LLM technology has introduced new capabilities for applications, empowering businesses to deliver personalized experiences and increase efficiencies. However, these innovations bring forward risks that demand proactive strategies to mitigate potential vulnerabilities.
“The widespread adoption of LLM-powered applications, without a full understanding of the security risks and implications, highlights the critical need for security tools that allow companies to use this technology confidently without slowing down innovation,” says Gilad Elyashar, Chief Product Officer, Aqua Security. “The immense promise of LLM applications is contrasted by the new attack vectors that come with it, such as prompt injections, insecure LLM interactions and unauthorized data access. OWASP created the Top 10 list for LLM applications to drive awareness around these risks. Aqua Security provides comprehensive protection for LLM-powered applications from code to cloud using the OWASP recommendations, preventing and detecting GenAI-related attacks and tracing security gaps back to specific lines of code.”
Aqua Security offers a comprehensive approach to LLM security:
- Code Integrity: Aqua Security employs advanced code scanning technology to identify and mitigate unsafe use of LLM in application code, including unauthorized data access, misconfigurations, and vulnerabilities specific to LLM-powered applications. For example, Aqua can detect unauthorized access of LLM outputs which may try to execute malicious code and initiate attacks.

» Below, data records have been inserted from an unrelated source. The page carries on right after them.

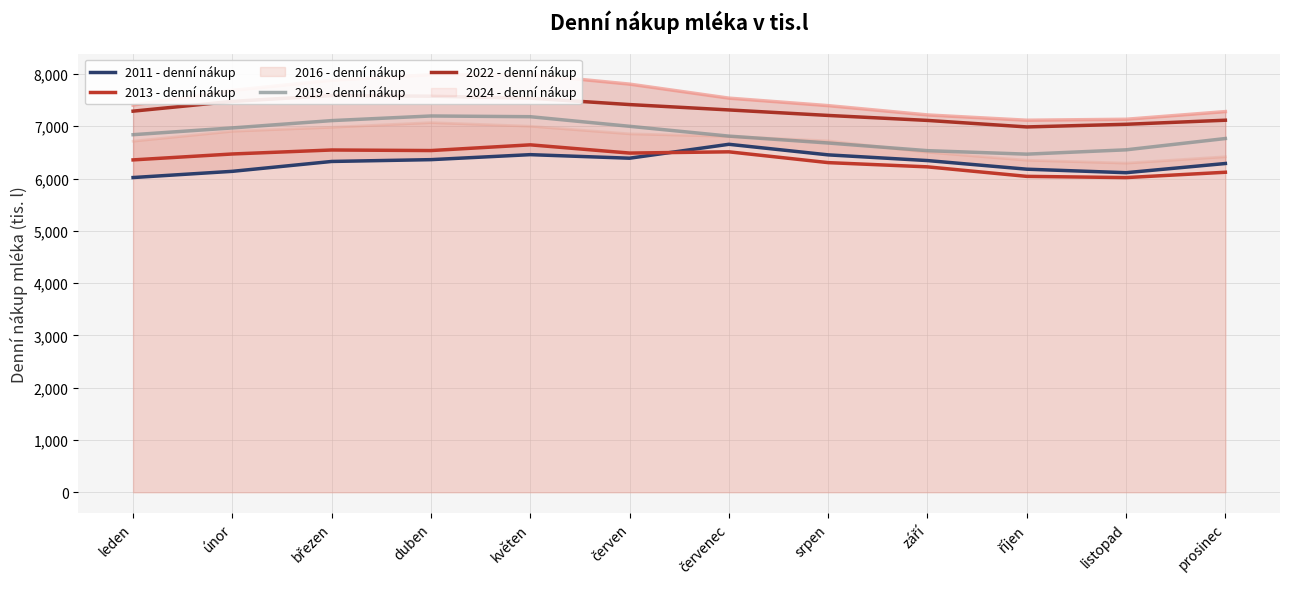

How many interior local peaks does the 2022 - denní nákup series have?

1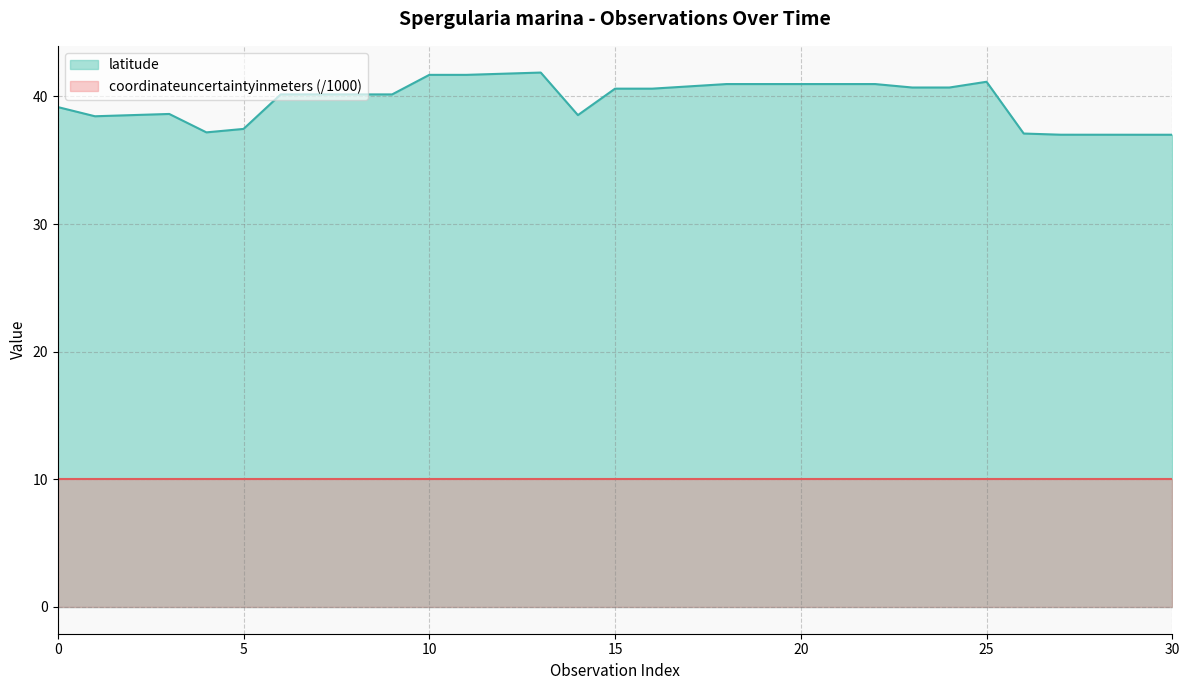

How many values are below 40?

12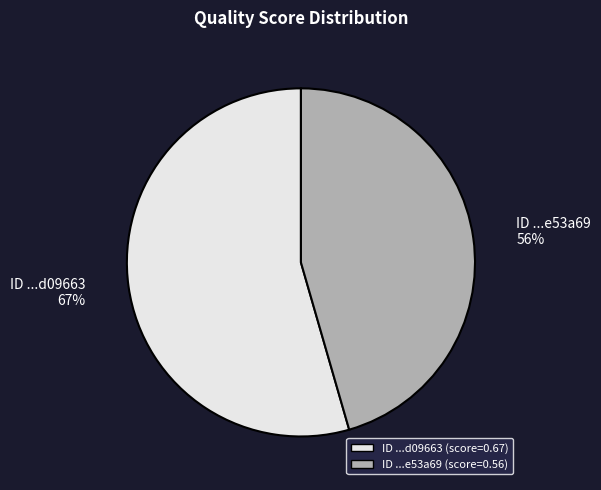

What is the smallest slice in the pie chart?

58934796111e9b7990e53a69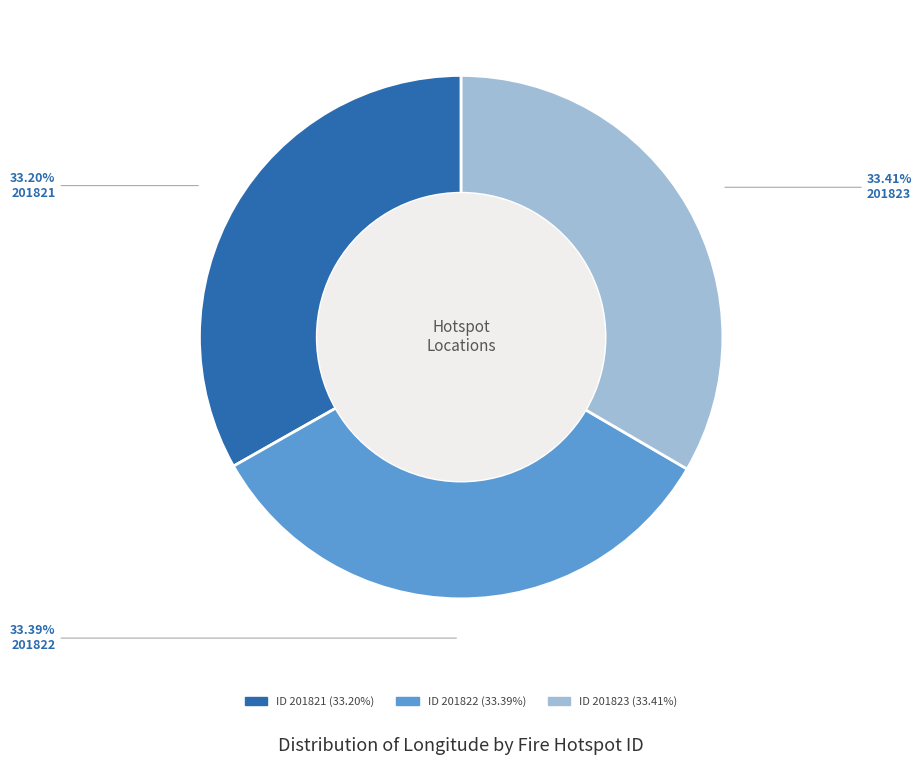

Is there a majority slice in this chart?

No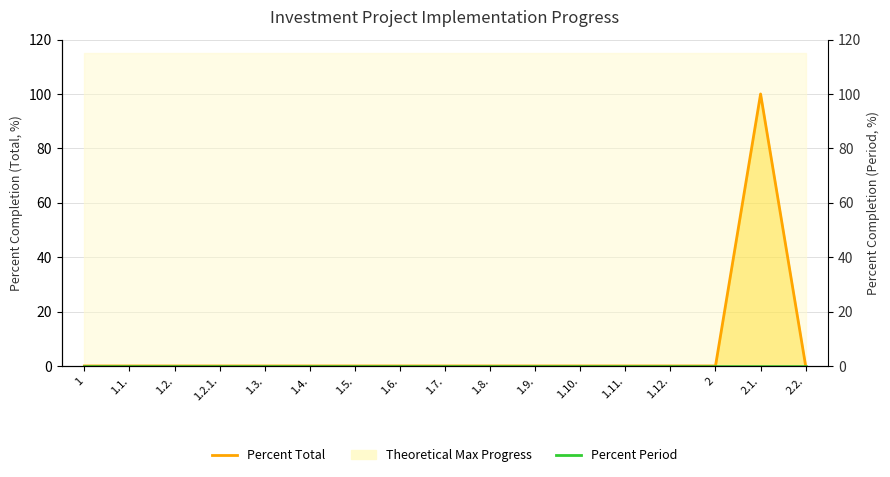

What is the label of the 6th point from the left?

1.4.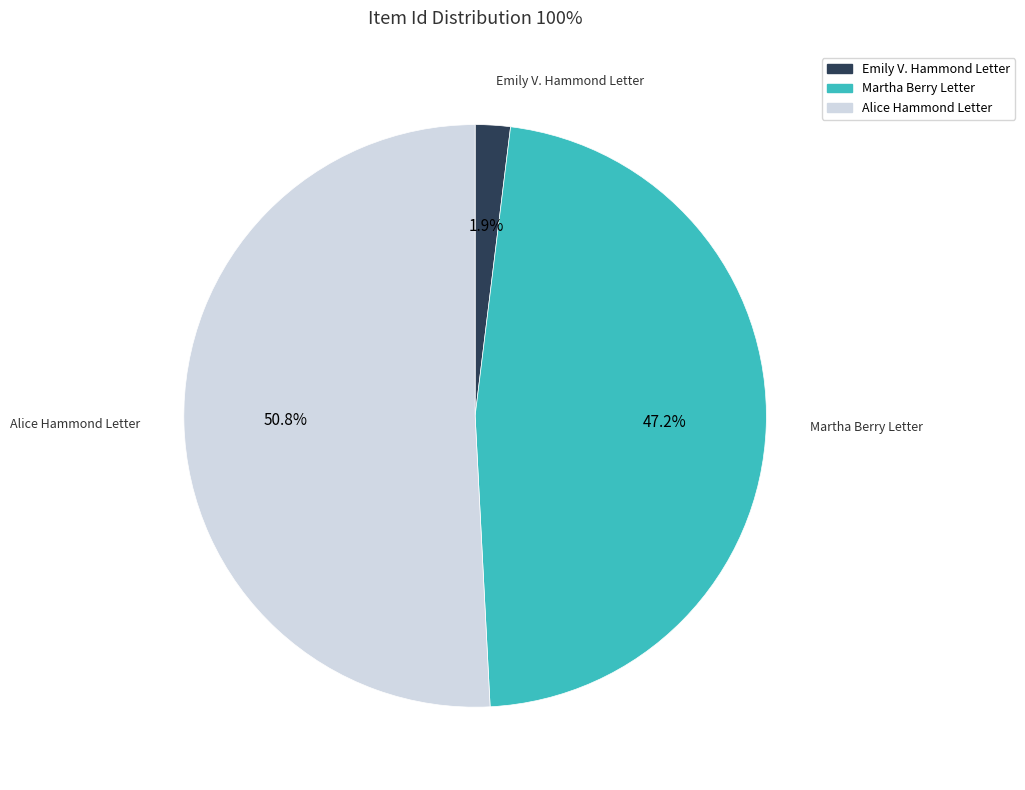

Does any single category account for the majority?

Yes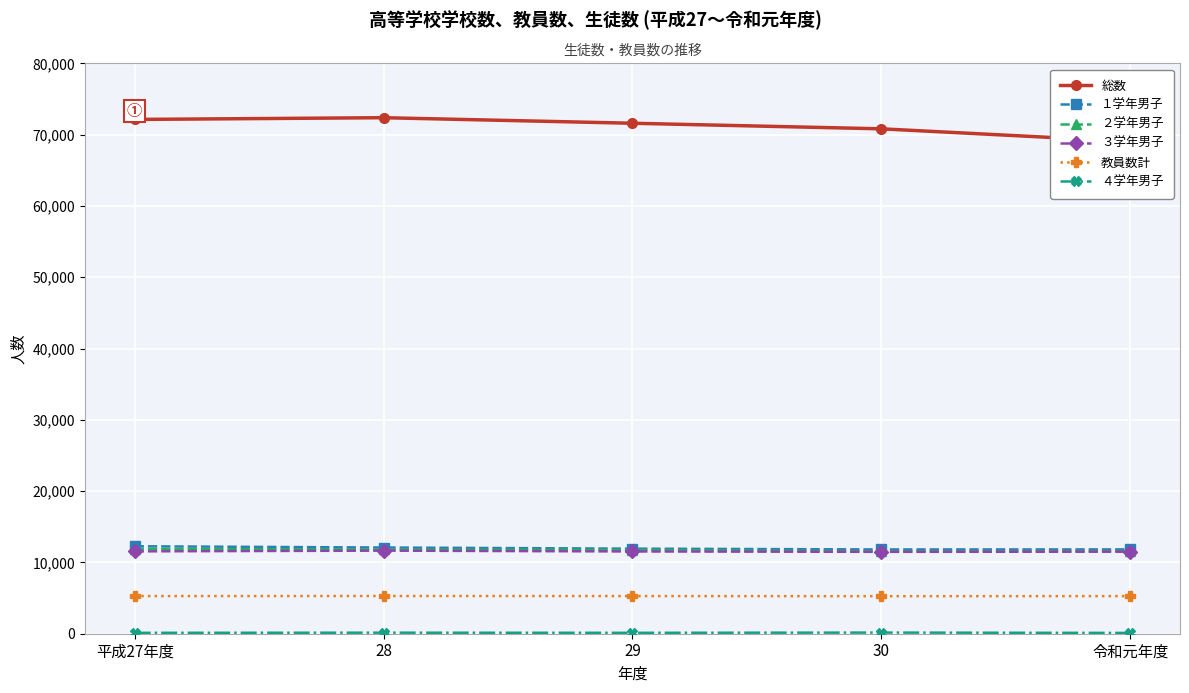

What is the difference between the 教員数計 values at 平成27年度 and 30?

17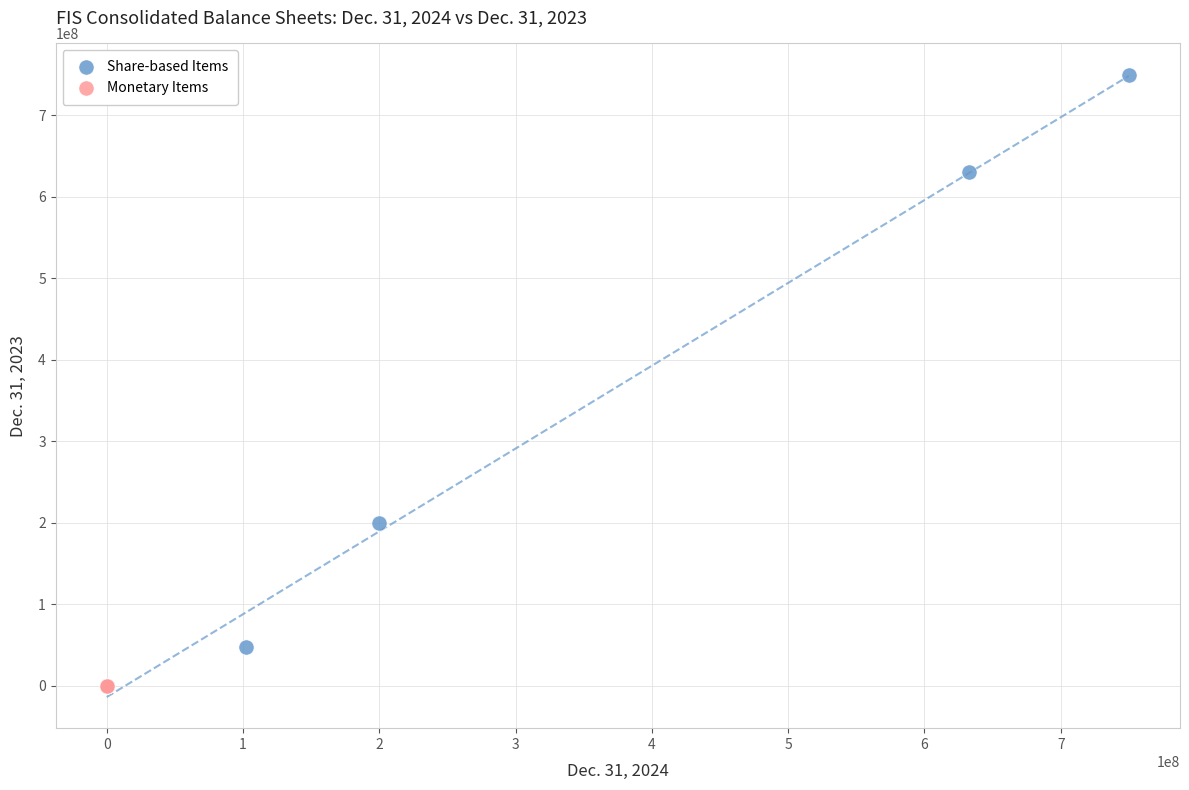

Which series has the widest spread of Y values?

Share-based Items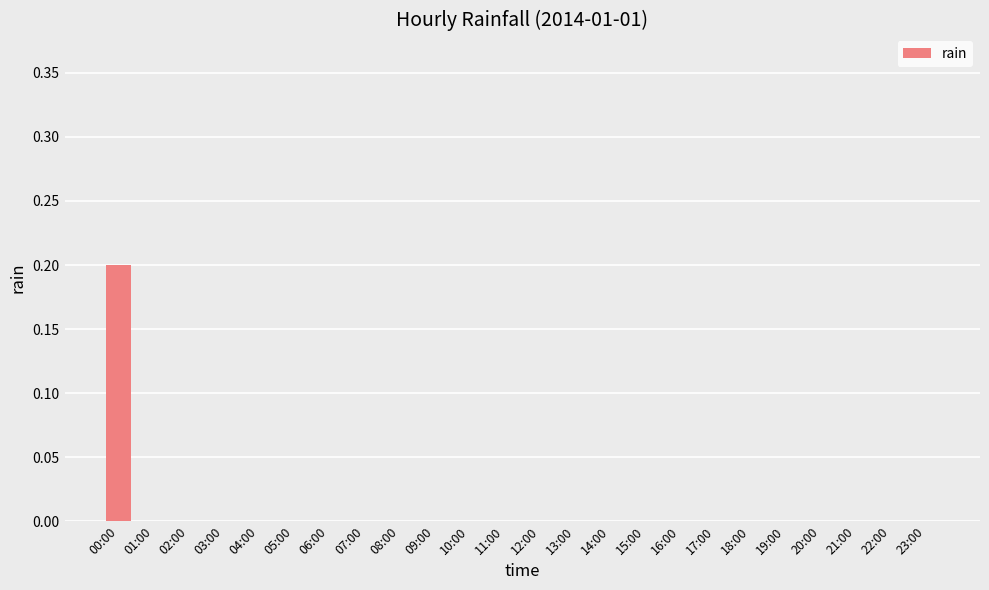

What is the sum of all values?

0.2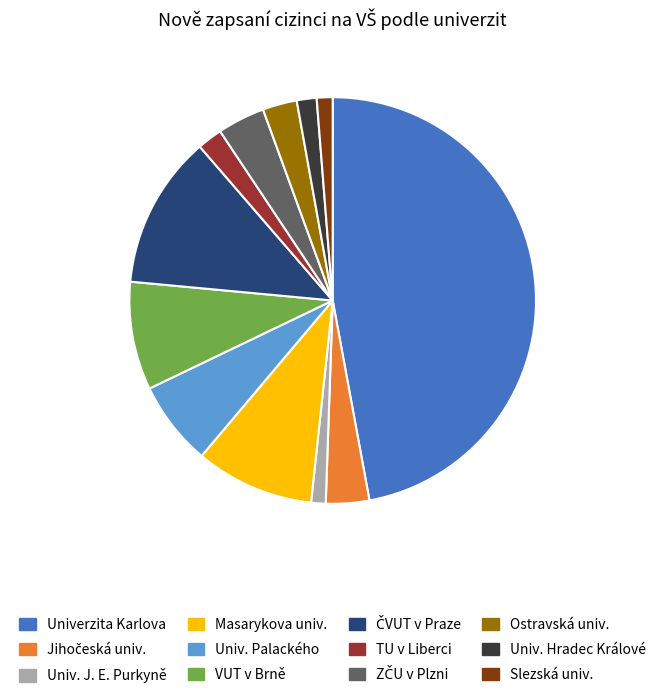

True or false: Masarykova univ. accounts for 9% of the total.

True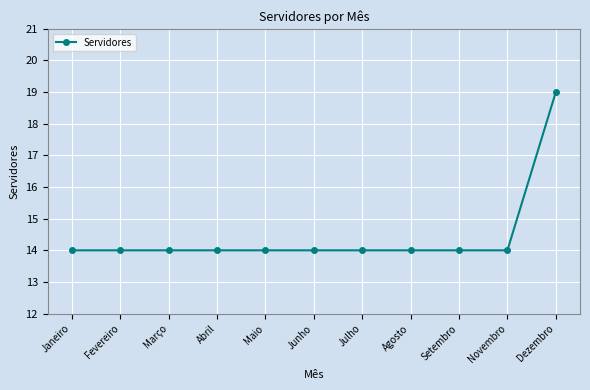

Reading left to right, list all the values displayed in this chart.

14	14	14	14	14	14	14	14	14	14	19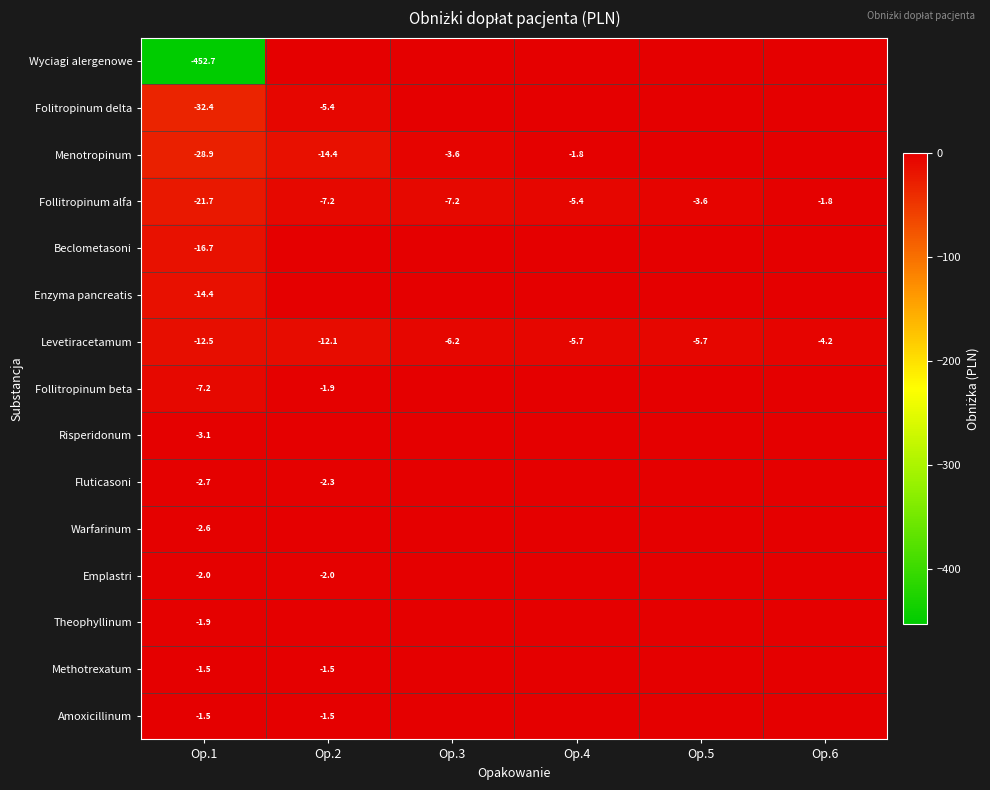

Is the value of Wyciagi alergenowe at Op.1 greater than the value of Menotropinum at Op.1?

No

- Real-Time Monitoring: Aqua Security’s runtime protection capabilities actively monitor LLM-powered application workloads and prevent unauthorized actions that LLMs might attempt, such as executing malicious code due to prompt injection attacks.
- GenAI Assurance Policies: Aqua Security employs specific GenAI assurance policies that serve as guardrails for developers of LLM-powered applications. These policies prevent unsafe usage of LLMs and are based on practices from the OWASP Top 10 for LLMs and other recognized industry standards.
“Organizations are transforming their businesses with LLM technologies. Our mission is to enable the secure and rapid adoption of LLMs, enhancing their market readiness quickly and safely,” adds Elyashar. “With Aqua Security, businesses can confidently navigate the complexities of LLM-based application development and deployment, ensuring compliance with regulatory standards and safeguarding against malicious exploits.”
Aqua Security’s solution equips security teams, DevOps practitioners, and compliance professionals with the tools and expertise needed to navigate the intricate landscape of LLM security. By bridging the gap between security requirements and development processes, Aqua Security enables organizations to embrace innovation while mitigating potential risks.
These new capabilities seamlessly integrate into the company’s broader cloud native application protection platform (CNAPP), providing a unified solution for holistic protection across the entire cloud native application lifecycle.